In past three months, long duration and medium-to-long funds gave negative returns. Even the past one month returns for long, medium-to-long and medium duration funds were in negative territory.
At the same time, short and low duration funds in the past three months gave positive returns, albeit muted, of nearly 1 percent. Short duration funds gave 1.03 percent return in past three months and low duration funds gave 0.77 percent. The corresponding figures for one month were 0.40 and 0.26 percent.
Returns posted by debt funds in past three months
|Category||1-month return (%)||3-month return (%)|
|Medium to long||-0.82||-0.27|
(Source: Value Research)
Analysts believe that debt-oriented schemes are witnessing considerable outflows as investors steer clear of the lower yields. These funds, in fact, have been under intense pressure for quite some time now. This is due to an array of factors which include growing inflation, rise in bond yields, and uncertainty on the rate front.

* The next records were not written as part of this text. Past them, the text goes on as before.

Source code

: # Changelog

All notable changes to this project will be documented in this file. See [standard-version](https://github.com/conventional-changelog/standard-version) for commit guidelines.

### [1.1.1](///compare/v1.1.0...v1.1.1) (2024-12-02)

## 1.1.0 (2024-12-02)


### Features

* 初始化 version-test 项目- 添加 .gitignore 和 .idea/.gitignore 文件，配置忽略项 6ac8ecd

|Debt mutual funds||1-year-returns (%)|
|ICICI Prudential Long Term Bond Fund||2.46|
|Nippon India Nivesh Lakshya Fund (long term)||2.58|
|DSP Bond Fund (medium term)||4.54|
|HDFC Medium Term Debt Fund||6.34|
|IDFC Bond Fund Medium Term Plan||4.93|
|Tata Medium Term Fund||6.51|
|Axis Short Term||5.04|
|DSP Short-term Fund||4.37|
|HDFC Short Term Debt Fund||5.10|
(Source: AMFI, direct returns as on March 31)
“Inflation is rising and RBI didn’t raise the key interest rates. This has contributed to increase in debt yields. There is a negative correlation between yields and fund prices. As yields rise, funds decline in value,” says Renu Maheshwari, investment advisor, cofounder, Finscholarz Wealth Managers.
“Because of fall in fund prices, investors can now explore short term funds to invest. Else, they can hold on to long-duration funds for a long time instead of getting carried away with their poor returns in the immediate or short duration,” she adds.